Но свершения Глюка и Моцарта оказались свершениями односторонними, ибо они показали лишь возможности музыки, раскрыли ее стремления и не были поняты родственными искусствами, которые должны были бы способствовать этим свершениям, ответить на них, охваченные тем же стремлением к взаимному слиянию. Лишь общее стремление всех трех видов искусств к созданию истинного произведения искусства может спасти их и тем самым создать это произведение. Только после того как будет сломлено эгоистическое упорство всех трех искусств и они любовно сольются друг с другом; только после того как каждое будет любить себя лишь в другом; только после того как они перестанут существовать как изолированные искусства, – они окажутся в состоянии создать совершенное произведение искусства. Их исчезновение в этом смысле явится рождением такого произведения искусства, их смерть – его жизнью.
Драма будущего возникнет в тот момент, когда не будет больше ни пьесы, ни оперы, ни пантомимы; когда условия, благодаря которым они возникли и влачили свое противоестественное существование, будут полностью уничтожены. Эти условия исчезнут только тогда, когда возникнут условия, которые породят произведение искусства будущего. Но они возникнут не отдельно, а только во взаимосвязи с условиями всей нашей жизни.
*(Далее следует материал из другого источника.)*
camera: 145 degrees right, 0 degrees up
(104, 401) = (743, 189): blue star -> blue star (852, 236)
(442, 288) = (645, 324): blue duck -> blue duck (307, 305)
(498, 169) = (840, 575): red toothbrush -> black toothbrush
Только тогда, когда царящая религия эгоизма, расчленившая искусство на уродливые, своекорыстные направления и виды будет безжалостно изгнана из жизни, искоренена без снисхождения, сама собой родится новая религия, включающая в себя условия существования произведения искусства будущего.
Прежде чем мы постараемся составить представление об этом произведении искусства – представление, почерпнутое из полного отрицания нашего нынешнего искусства, – нам необходимо еще бросить взгляд на существо так называемых изобразительных искусств.